Her sister Maureen is now ill and confined to bed, but the nurse caring for her tells Vic some very strange things that don’t add up at all. And then there’s the strange will left by the girls’ father, and the father’s death seems like it might be worth looking into as well. In fact there’s a whole bunch of stuff that Vic would like to look into. He has no idea what he is dealing with or looking for but he’s a sufficiently experienced investigator to know that there are almost certainly some serious cries involved. Possibly murder. Possibly more than one murder.
Vic gradually puts the pieces of the puzzle together and it makes a plausible picture but he is sure that there is something really big that he has overlooked. And he’s right about that.

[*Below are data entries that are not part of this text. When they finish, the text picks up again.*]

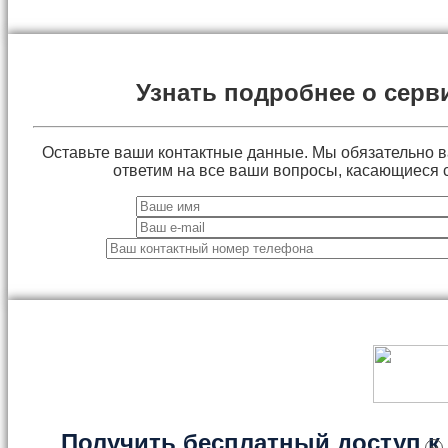
Узнать подробнее о серв
Оставьте ваши контактные данные. Мы обязательно 
ответим на все ваши вопросы, касающиеся 
Получить бесплатный доступ к 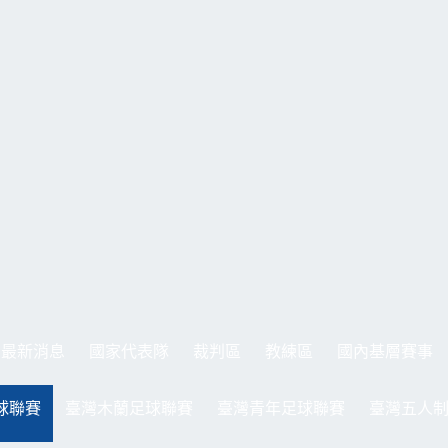
最新消息
國家代表隊
裁判區
教練區
國內基層賽事
球聯賽
臺灣木蘭足球聯賽
臺灣青年足球聯賽
臺灣五人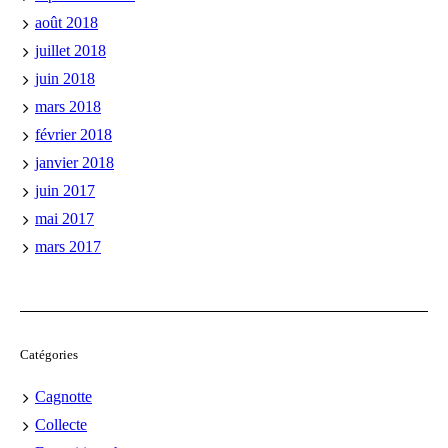
août 2018
juillet 2018
juin 2018
mars 2018
février 2018
janvier 2018
juin 2017
mai 2017
mars 2017
Catégories
Cagnotte
Collecte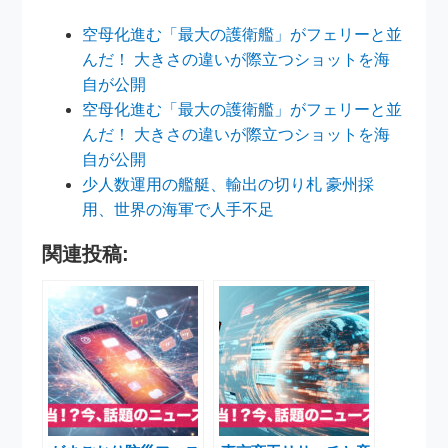
空母化進む「最大の護衛艦」がフェリーと並
んだ！ 大きさの違いが際立つショットを海
自が公開
空母化進む「最大の護衛艦」がフェリーと並
んだ！ 大きさの違いが際立つショットを海
自が公開
少人数運用の艦艇、輸出の切り札 豪州採
用、世界の海軍で人手不足
関連投稿: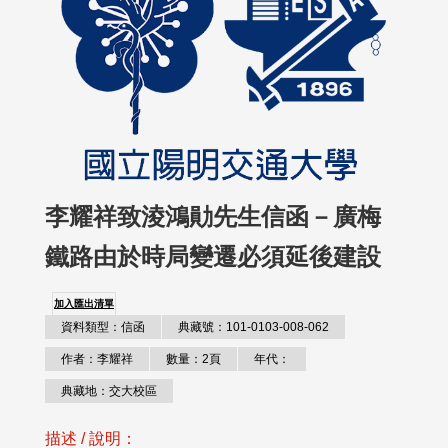
李耀祥致淩鴻勛先生信函－廣梅
鐵路由於時局變遷必須延後建設
加入匯出清單
資料類型：信函
典藏號：101-0103-008-062
作者：李耀祥
數量：2頁
年代：
典藏地：交大校區
描述 / 說明：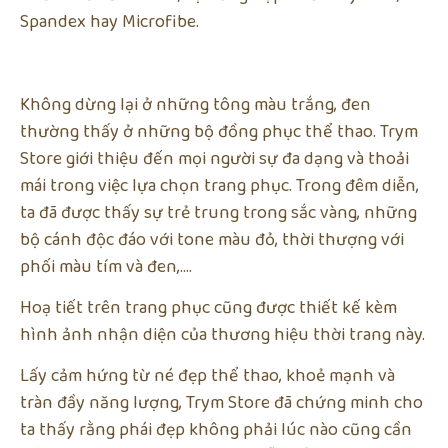
Spandex hay Microfibe.
Không dừng lại ở những tông màu trắng, đen
thường thấy ở những bộ đồng phục thể thao. Trym
Store giới thiệu đến mọi người sự đa dạng và thoải
mái trong việc lựa chọn trang phục. Trong đêm diễn,
ta đã được thấy sự trẻ trung trong sắc vàng, những
bộ cánh độc đáo với tone màu đỏ, thời thượng với
phối màu tím và đen,….
Hoạ tiết trên trang phục cũng được thiết kế kèm
hình ảnh nhận diện của thương hiệu thời trang này.
Lấy cảm hứng từ né đẹp thể thao, khoẻ mạnh và
tràn đầy năng lượng, Trym Store đã chứng minh cho
ta thấy rằng phái đẹp không phải lúc nào cũng cần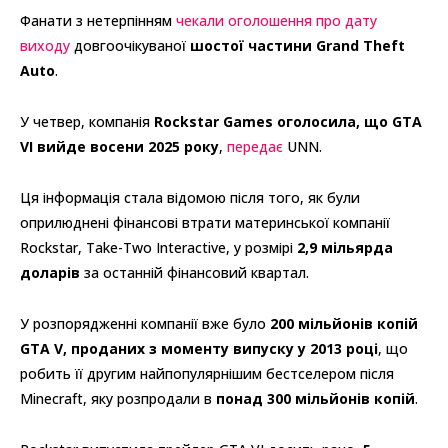
Фанати з нетерпінням
чекали оголошення про дату
виходу
довгоочікуваної
шостої частини Grand Theft
Auto
.
У четвер, компанія
Rockstar Games оголосила, що GTA
VI вийде восени 2025 року
,
передає
UNN.
Ця інформація стала відомою після того, як були
оприлюднені фінансові втрати материнської компанії
Rockstar, Take-Two Interactive, у розмірі
2,9 мільярда
доларів
за останній фінансовий квартал.
У розпорядженні компанії вже було
200 мільйонів копій
GTA V, проданих з моменту випуску у 2013 році
, що
робить її другим найпопулярнішим бестселером після
Minecraft, яку розпродали в
понад 300 мільйонів копій
.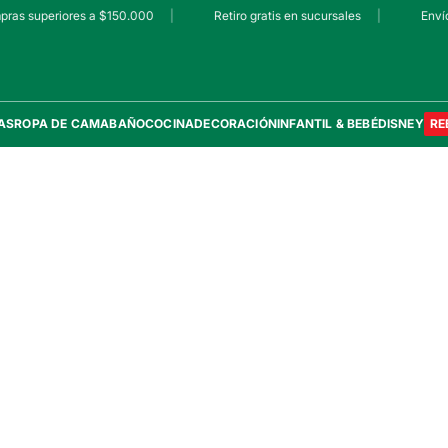
pras superiores a $150.000
|
Retiro gratis en sucursales
|
Envío
AS
ROPA DE CAMA
BAÑO
COCINA
DECORACIÓN
INFANTIL & BEBÉ
DISNEY
RE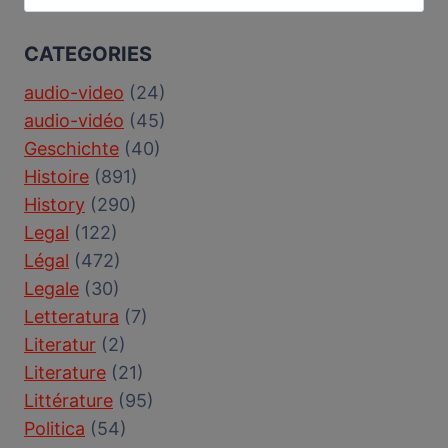
for:
CATEGORIES
audio-video
(24)
audio-vidéo
(45)
Geschichte
(40)
Histoire
(891)
History
(290)
Legal
(122)
Légal
(472)
Legale
(30)
Letteratura
(7)
Literatur
(2)
Literature
(21)
Littérature
(95)
Politica
(54)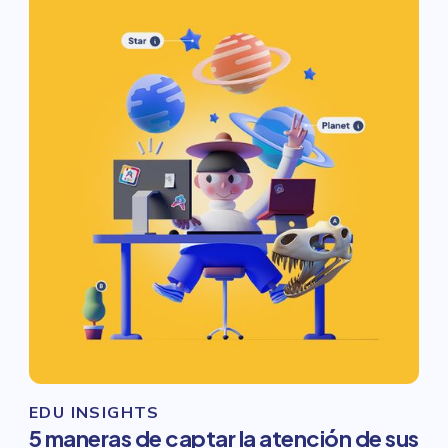
EDU INSIGHTS
5 maneras de captar la atención de sus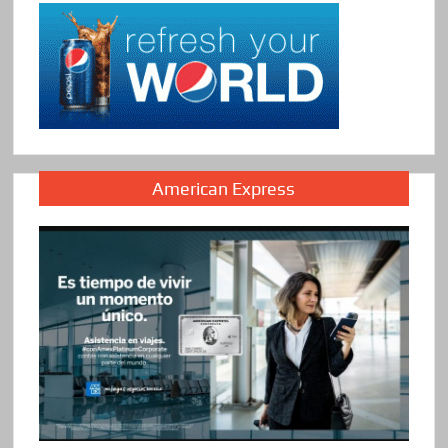
American Express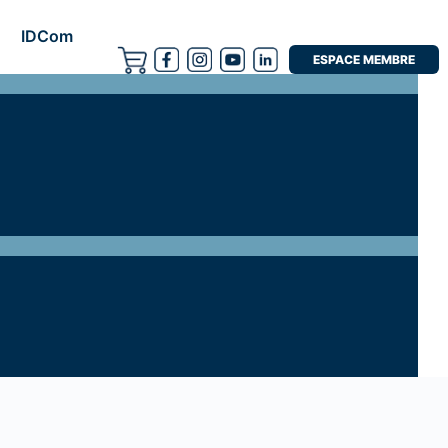
IDCom
ESPACE MEMBRE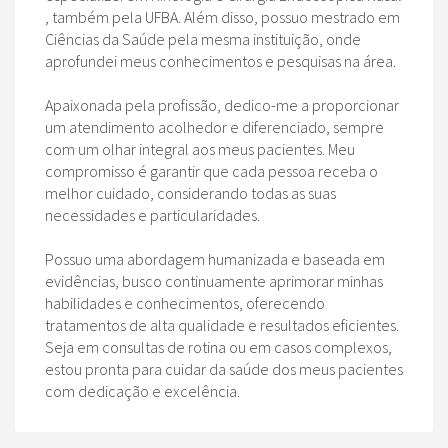
, também pela UFBA. Além disso, possuo mestrado em
Ciências da Saúde pela mesma instituição, onde
aprofundei meus conhecimentos e pesquisas na área.
Apaixonada pela profissão, dedico-me a proporcionar
um atendimento acolhedor e diferenciado, sempre
com um olhar integral aos meus pacientes. Meu
compromisso é garantir que cada pessoa receba o
melhor cuidado, considerando todas as suas
necessidades e particularidades.
Possuo uma abordagem humanizada e baseada em
evidências, busco continuamente aprimorar minhas
habilidades e conhecimentos, oferecendo
tratamentos de alta qualidade e resultados eficientes.
Seja em consultas de rotina ou em casos complexos,
estou pronta para cuidar da saúde dos meus pacientes
com dedicação e excelência.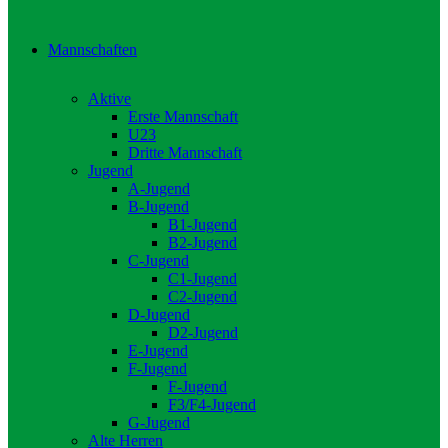
Mannschaften
Aktive
Erste Mannschaft
U23
Dritte Mannschaft
Jugend
A-Jugend
B-Jugend
B1-Jugend
B2-Jugend
C-Jugend
C1-Jugend
C2-Jugend
D-Jugend
D2-Jugend
E-Jugend
F-Jugend
F-Jugend
F3/F4-Jugend
G-Jugend
Alte Herren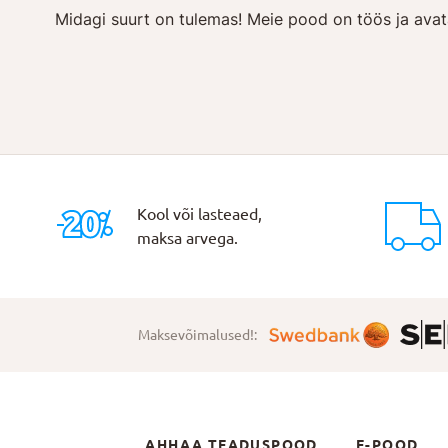
Midagi suurt on tulemas! Meie pood on töös ja avat
Kool või lasteaed,
maksa arvega.
Maksevõimalused!:
AHHAA TEADUSPOOD
E-POOD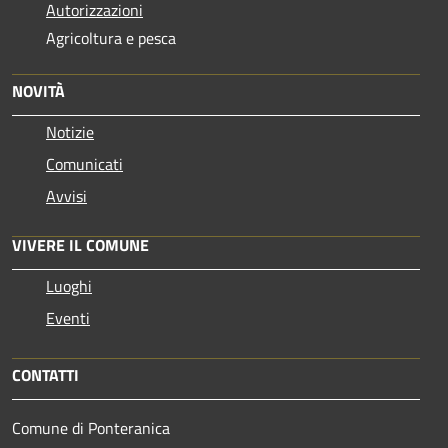
Autorizzazioni
Agricoltura e pesca
NOVITÀ
Notizie
Comunicati
Avvisi
VIVERE IL COMUNE
Luoghi
Eventi
CONTATTI
Comune di Ponteranica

It’s an outrageously complicated but entertaining plot with as many twists as any reader’s heart could desire. There’s murder, kidnapping, arson, gambling, medical malpractice, fraud - pretty much a full house of serious crimes.
And there’s a goodly amount of action, and some decent suspense. Our hero finds himself in plenty of danger, as do no less than three young women. Or maybe four.
Vic Malley is an honest private eye and in this instance he has that guilt about the forgotten letter to drive him on to uncover the truth. He’s a pretty tough guy and he’s pretty smart.
I have no doubt that an American reader at the time would have spotted plenty of minor local details that Chase got wrong but as a non-American reader seventy years later I wasn’t too bothered about stuff like that. It feels nicely hardboiled and that’s enough for me.
Lay Her Among the Lilies is a thoroughly enjoyable crime yarn and it’s highly recommended.
I also enjoyed, and reviewed, Chase’s 1941 novel The Doll’s Bad News.